Die Beleuchtung der Nessie-Skulptur sei nicht vorgesehen gewesen, teilte Ortsvorsteherin Irene Kaiser (CDU) in der Sitzung mit. Die Stadtwerke St. Ingbert berechnen für die Verlegung der Außenkabel und die Installation einer Trafostation einen Betrag in Höhe von 3950 Euro. Hinzu kommen 500 Euro für den Anschluss durch einen Elektriker. Ferner bedarf das Fundament der Skulptur einer Edelstahlabdeckung, die mit 327,25 Euro zu Buche schlägt. Die Kosten für das Sponsorenschild der Familie Peters an der Skulptur belaufen sich auf 35,70 Euro.

Da die vorgesehenen Mittel für den Abriss des früheren Wohnhauses an dieser Stelle, für die Fassadengestaltung der Nachbargebäude und für die Grünanlagen aufgebraucht sind, hatte die Ortsvorsteherin den Ortsrat gebeten, die Kosten zu bezahlen.
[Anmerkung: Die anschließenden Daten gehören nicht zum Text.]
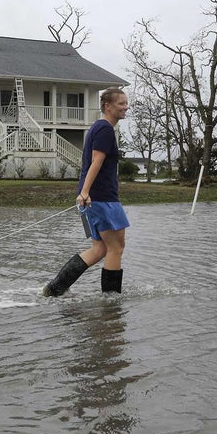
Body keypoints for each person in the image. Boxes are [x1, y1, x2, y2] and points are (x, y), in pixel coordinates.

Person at [44, 88, 129, 296]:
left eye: (126, 103)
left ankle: (54, 289)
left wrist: (84, 194)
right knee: (116, 247)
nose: (126, 107)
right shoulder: (105, 129)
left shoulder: (99, 129)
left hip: (94, 198)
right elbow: (95, 162)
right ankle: (111, 301)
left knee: (99, 249)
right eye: (121, 104)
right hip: (101, 198)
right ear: (107, 106)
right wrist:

Auch wurde beschlossen, den Namen „Thume Eck“ beizubehalten, da er seit langer Zeit in der Bevölkerung fest verankert ist. Somit wird auch der heimatgeschichtlichen Gestaltung des Platzes ebenfalls Rechnung getragen. Familie Thum hat ihr Einverständnis zur Namensführung erklärt. „Es ist wunderbar. Die Skulptur leuchtet in der Sonne!“, schwärmte Irene Kaiser in der Sitzung.
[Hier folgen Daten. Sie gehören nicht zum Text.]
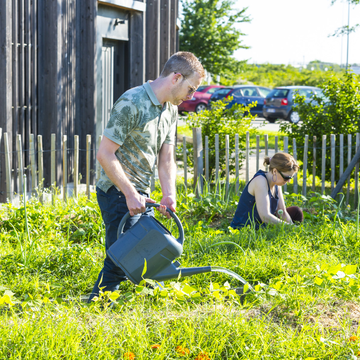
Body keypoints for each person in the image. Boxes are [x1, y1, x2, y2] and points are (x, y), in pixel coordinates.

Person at [88, 52, 205, 302]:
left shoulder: (170, 110)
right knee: (123, 255)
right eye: (191, 88)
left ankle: (141, 300)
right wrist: (130, 193)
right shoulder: (132, 101)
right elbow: (105, 154)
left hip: (143, 195)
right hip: (117, 191)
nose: (191, 96)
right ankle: (98, 305)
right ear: (176, 77)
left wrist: (169, 194)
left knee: (148, 248)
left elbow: (166, 159)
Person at [230, 152, 304, 229]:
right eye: (286, 177)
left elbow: (282, 212)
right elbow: (265, 216)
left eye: (290, 178)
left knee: (296, 211)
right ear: (275, 171)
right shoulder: (260, 181)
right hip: (247, 227)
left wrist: (294, 228)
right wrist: (291, 227)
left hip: (262, 224)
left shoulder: (276, 183)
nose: (288, 181)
Wie die Ortsvorsteherin weiter mitteilte, wird das neu geschaffene Thume Eck an diesem Mittwoch im Rahmen einer kleinen und inoffiziellen Feier eingeweiht. Der offizielle Akt wird wohl wegen der Corona-Pandemie verschoben werden müssen. Eines konnte Irene Kaiser aber vorab verraten: Das neue St. Ingberter Kleinod wird bald blau angestrahlt werden. Schon jetzt existent ist die sogenannte Infotheke, eine Art Informationstafel, die der Heimat- und Verkehrsverein gespendet hat und die Hintergründe des Platzes erklärt. „Die Begrünung der Gladiolen wäre schön. Das kostet nicht viel Geld“, schlug Bodo Marschall (Bündnis 90/Die Grünen) vor.
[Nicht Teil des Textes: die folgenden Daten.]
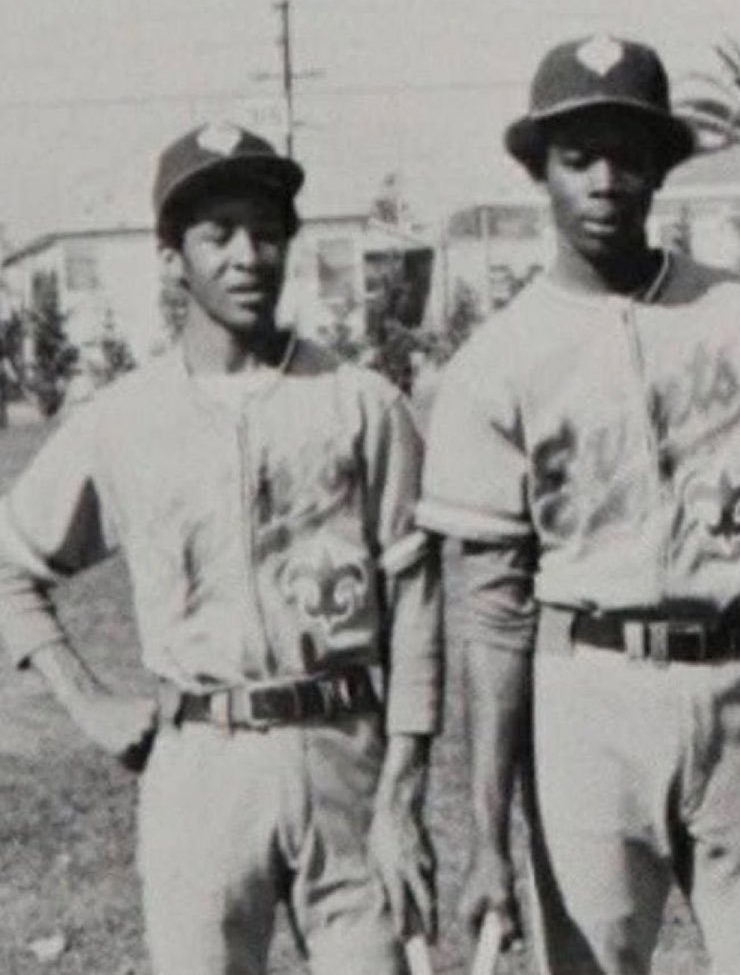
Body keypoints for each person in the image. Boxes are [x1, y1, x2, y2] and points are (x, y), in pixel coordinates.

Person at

Das sah die Ortsvorsteherin etwas verhaltener und bat darum, sich das Ganze nochmals zu überlegen. „Wir müssen darauf achten, dass die Trockenmauer nicht versteckt wird. Wir wollen sie auf keinen Fall zuwachsen lassen. Sie wirkt an sich, wie sie jetzt dasteht“, fasste Irene Kaiser zusammen. Philipp Weis sieht das Ganze kritischer. Das SPD-Ortsratsmitglied hält die komplette Maßnahme für unverhältnismäßig, wenn gleichzeitig bei den St. Ingberter Spielplätzen ein Rückbau stattfindet. Deshalb werde er sich bei der Abstimmung enthalten. „Wir haben ganz viel in Spielplätze investiert. Das kann ich so nicht stehen lassen. Es handelt sich um einen Platz, der lange ein Schandfleck war“, stellte Kaiser daraufhin klar. Zudem habe sie nur positive Rückmeldungen aus der Bevölkerung erhalten. Es kämen viele Leute von außerhalb, um sich den Platz anzusehen. „Die Spielplätze sind nicht zu kurz gekommen, im Gegenteil. Wir müssen darauf hoffen, dass die Stadt attraktiv bleibt“, bekräftigte Irene Kaiser ihre Sichtweise.

Zustimmung erhielt die Ortsvorsteherin von der Familien-Partei. „Das ist eine sehr schöne Ecke. Ich finde sie sehr gelungen“, lobte Monika Hauck das neue Thume Eck. Einen Wunsch hatte die Ortsvorsteherin noch. „Ich hoffe auf keine Graffiti“, sagte Kaiser.